TEXT SHOWN —
A data.frame with numeric data for transformation. All columns in the data are transformed

method

The type of transformation. There three options. 1 is for log transformation, 2 is for min-max transformation and 3 is for mean-SD transformation.

MARGIN

Option to either transform the data 2 == column-wise or 1 == row-wise. Defaults to column-wise transformation if no option is indicated.

Value

This function returns the output of the data transformation process as

tata_transformed

A new data.frame containing the transformed values

Examples


library(Dyn4cast)
# View the data without transformation

data0 <- Transform %>%
pivot_longer(!X, names_to = "Factors", values_to = "Data")

ggplot(data = data0, aes(x = X, y = Data, fill = Factors, color = Factors)) +
  geom_line() +
  scale_fill_brewer(palette = "Set1") +
  scale_color_brewer(palette = "Set1") +
  labs(y = "Data", x = "Series", color = "Factors") +
  theme_bw(base_size = 12)


# Example 1: Transformation by min-max method.
# You could also transform the `X column` but is is better not to.

data1 <- data_transform(Transform[, -1], 1)
data1 <- cbind(Transform[, 1], data1)

PROBLEM STATEMENT —
Answer from the transformation documentation:
(a) Which transformation does a method value of 3 select?
(b) If no MARGIN option is indicated, which direction of transformation is used?
(c) What does the returned output contain?
The data after this point is separate material, unrelated to the transformation documentation.

DATA SECTION —
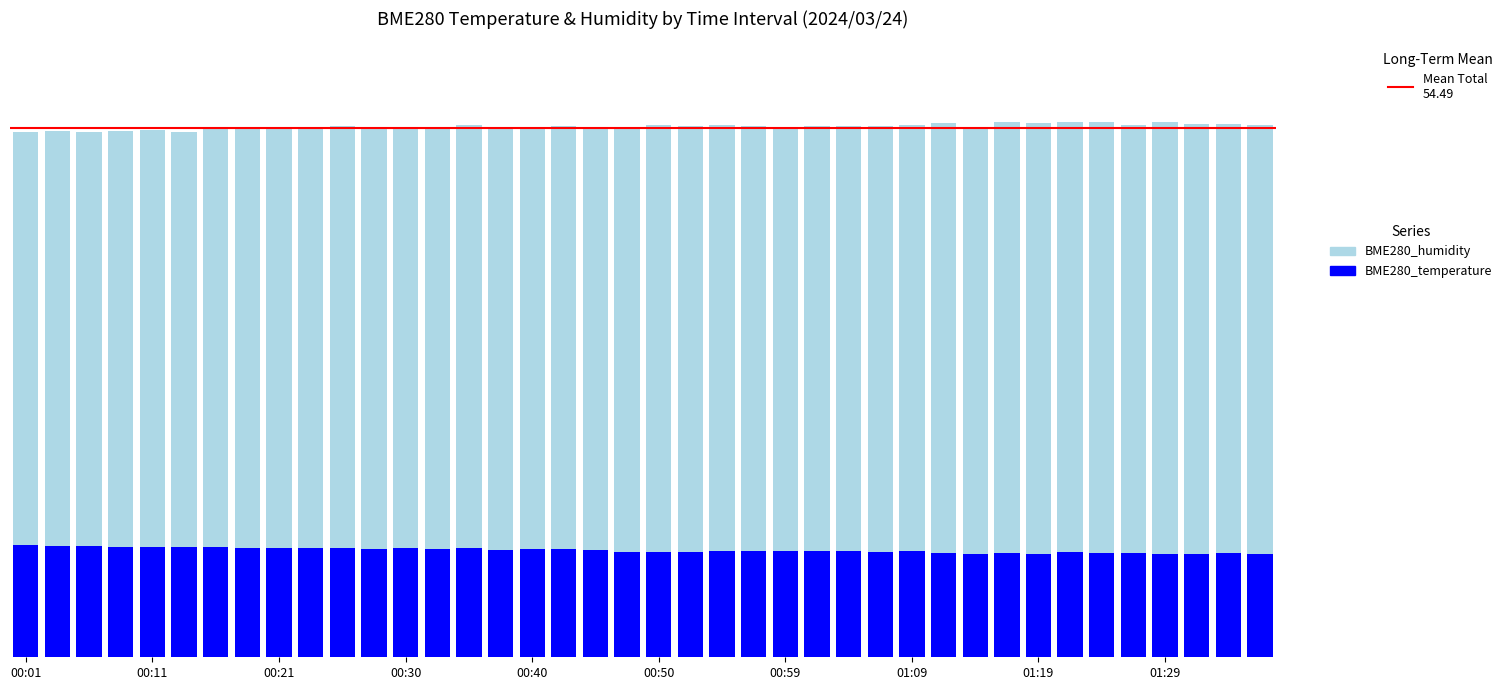

Are the bars grouped side by side (vs. stacked)?

No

SOLUTION BELOW —
(a) Mean-SD transformation.
(b) Column-wise transformation.
(c) A new data.frame containing the transformed values.